_Work instruction:_
Your task is to copy the listing exactly. Drop any pictures from the copy.

_Data to use:_
************

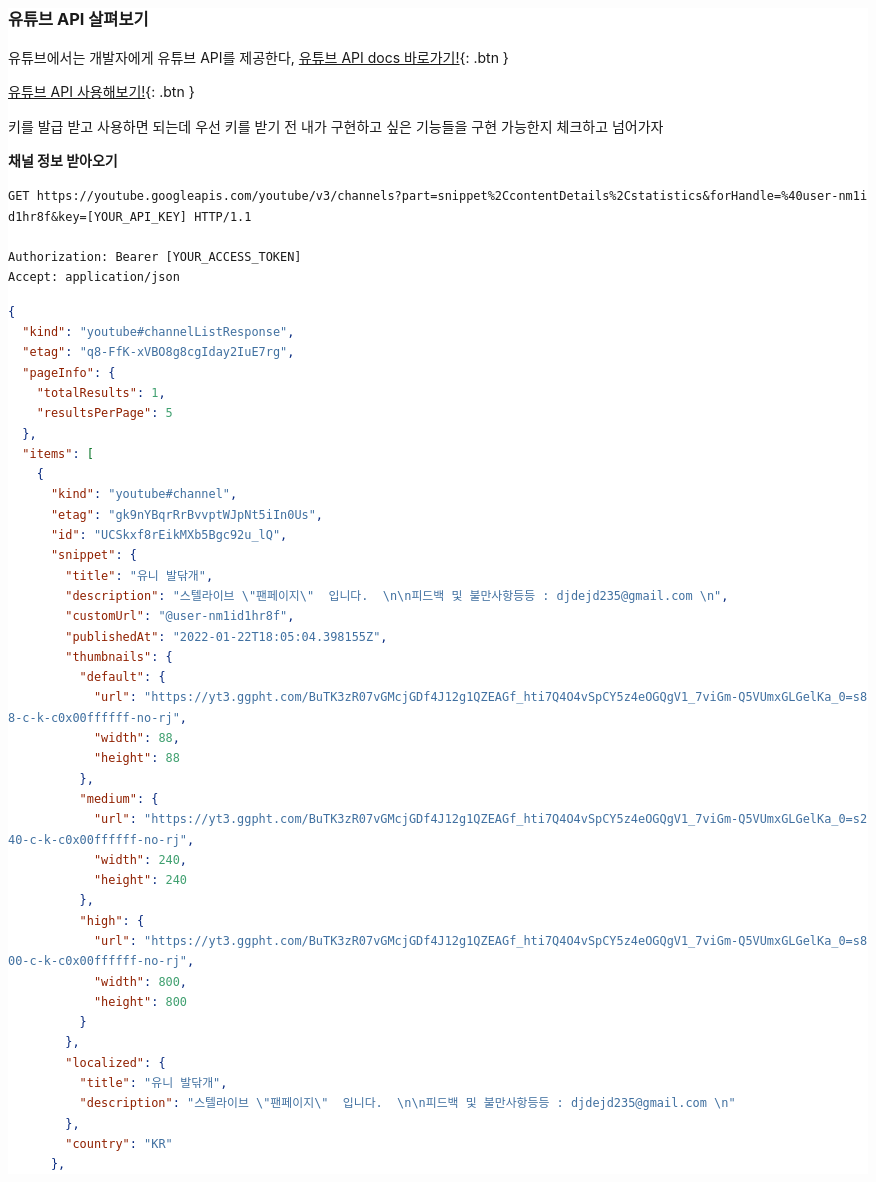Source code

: ### 유튜브 API 살펴보기

유튜브에서는 개발자에게 유튜브 API를 제공한다,
[유튜브 API docs 바로가기!](https://developers.google.com/youtube/v3/getting-started?hl=ko#%EC%98%88-2){: .btn }

[유튜브 API 사용해보기!](https://developers.google.com/youtube/v3/docs/channels/list?apix=true&hl=ko&apix_params=%7B%22part%22%3A%5B%22snippet%2CcontentDetails%2Cstatistics%22%5D%2C%22forHandle%22%3A%22%40user-nm1id1hr8f%22%7D){: .btn }

키를 발급 받고 사용하면 되는데 우선 키를 받기 전 내가 구현하고 싶은 기능들을 구현 가능한지 체크하고 넘어가자

**채널 정보 받아오기**

```http
GET https://youtube.googleapis.com/youtube/v3/channels?part=snippet%2CcontentDetails%2Cstatistics&forHandle=%40user-nm1id1hr8f&key=[YOUR_API_KEY] HTTP/1.1

Authorization: Bearer [YOUR_ACCESS_TOKEN]
Accept: application/json
```

```json
{
  "kind": "youtube#channelListResponse",
  "etag": "q8-FfK-xVBO8g8cgIday2IuE7rg",
  "pageInfo": {
    "totalResults": 1,
    "resultsPerPage": 5
  },
  "items": [
    {
      "kind": "youtube#channel",
      "etag": "gk9nYBqrRrBvvptWJpNt5iIn0Us",
      "id": "UCSkxf8rEikMXb5Bgc92u_lQ",
      "snippet": {
        "title": "유니 발닦개",
        "description": "스텔라이브 \"팬페이지\"  입니다.  \n\n피드백 및 불만사항등등 : djdejd235@gmail.com \n",
        "customUrl": "@user-nm1id1hr8f",
        "publishedAt": "2022-01-22T18:05:04.398155Z",
        "thumbnails": {
          "default": {
            "url": "https://yt3.ggpht.com/BuTK3zR07vGMcjGDf4J12g1QZEAGf_hti7Q4O4vSpCY5z4eOGQgV1_7viGm-Q5VUmxGLGelKa_0=s88-c-k-c0x00ffffff-no-rj",
            "width": 88,
            "height": 88
          },
          "medium": {
            "url": "https://yt3.ggpht.com/BuTK3zR07vGMcjGDf4J12g1QZEAGf_hti7Q4O4vSpCY5z4eOGQgV1_7viGm-Q5VUmxGLGelKa_0=s240-c-k-c0x00ffffff-no-rj",
            "width": 240,
            "height": 240
          },
          "high": {
            "url": "https://yt3.ggpht.com/BuTK3zR07vGMcjGDf4J12g1QZEAGf_hti7Q4O4vSpCY5z4eOGQgV1_7viGm-Q5VUmxGLGelKa_0=s800-c-k-c0x00ffffff-no-rj",
            "width": 800,
            "height": 800
          }
        },
        "localized": {
          "title": "유니 발닦개",
          "description": "스텔라이브 \"팬페이지\"  입니다.  \n\n피드백 및 불만사항등등 : djdejd235@gmail.com \n"
        },
        "country": "KR"
      },
```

************

_Completed task:_
Source code

: ### 유튜브 API 살펴보기

유튜브에서는 개발자에게 유튜브 API를 제공한다,
[유튜브 API docs 바로가기!](https://developers.google.com/youtube/v3/getting-started?hl=ko#%EC%98%88-2){: .btn }

[유튜브 API 사용해보기!](https://developers.google.com/youtube/v3/docs/channels/list?apix=true&hl=ko&apix_params=%7B%22part%22%3A%5B%22snippet%2CcontentDetails%2Cstatistics%22%5D%2C%22forHandle%22%3A%22%40user-nm1id1hr8f%22%7D){: .btn }

키를 발급 받고 사용하면 되는데 우선 키를 받기 전 내가 구현하고 싶은 기능들을 구현 가능한지 체크하고 넘어가자

**채널 정보 받아오기**

```http
GET https://youtube.googleapis.com/youtube/v3/channels?part=snippet%2CcontentDetails%2Cstatistics&forHandle=%40user-nm1id1hr8f&key=[YOUR_API_KEY] HTTP/1.1

Authorization: Bearer [YOUR_ACCESS_TOKEN]
Accept: application/json
```

```json
{
  "kind": "youtube#channelListResponse",
  "etag": "q8-FfK-xVBO8g8cgIday2IuE7rg",
  "pageInfo": {
    "totalResults": 1,
    "resultsPerPage": 5
  },
  "items": [
    {
      "kind": "youtube#channel",
      "etag": "gk9nYBqrRrBvvptWJpNt5iIn0Us",
      "id": "UCSkxf8rEikMXb5Bgc92u_lQ",
      "snippet": {
        "title": "유니 발닦개",
        "description": "스텔라이브 \"팬페이지\"  입니다.  \n\n피드백 및 불만사항등등 : djdejd235@gmail.com \n",
        "customUrl": "@user-nm1id1hr8f",
        "publishedAt": "2022-01-22T18:05:04.398155Z",
        "thumbnails": {
          "default": {
            "url": "https://yt3.ggpht.com/BuTK3zR07vGMcjGDf4J12g1QZEAGf_hti7Q4O4vSpCY5z4eOGQgV1_7viGm-Q5VUmxGLGelKa_0=s88-c-k-c0x00ffffff-no-rj",
            "width": 88,
            "height": 88
          },
          "medium": {
            "url": "https://yt3.ggpht.com/BuTK3zR07vGMcjGDf4J12g1QZEAGf_hti7Q4O4vSpCY5z4eOGQgV1_7viGm-Q5VUmxGLGelKa_0=s240-c-k-c0x00ffffff-no-rj",
            "width": 240,
            "height": 240
          },
          "high": {
            "url": "https://yt3.ggpht.com/BuTK3zR07vGMcjGDf4J12g1QZEAGf_hti7Q4O4vSpCY5z4eOGQgV1_7viGm-Q5VUmxGLGelKa_0=s800-c-k-c0x00ffffff-no-rj",
            "width": 800,
            "height": 800
          }
        },
        "localized": {
          "title": "유니 발닦개",
          "description": "스텔라이브 \"팬페이지\"  입니다.  \n\n피드백 및 불만사항등등 : djdejd235@gmail.com \n"
        },
        "country": "KR"
      },
```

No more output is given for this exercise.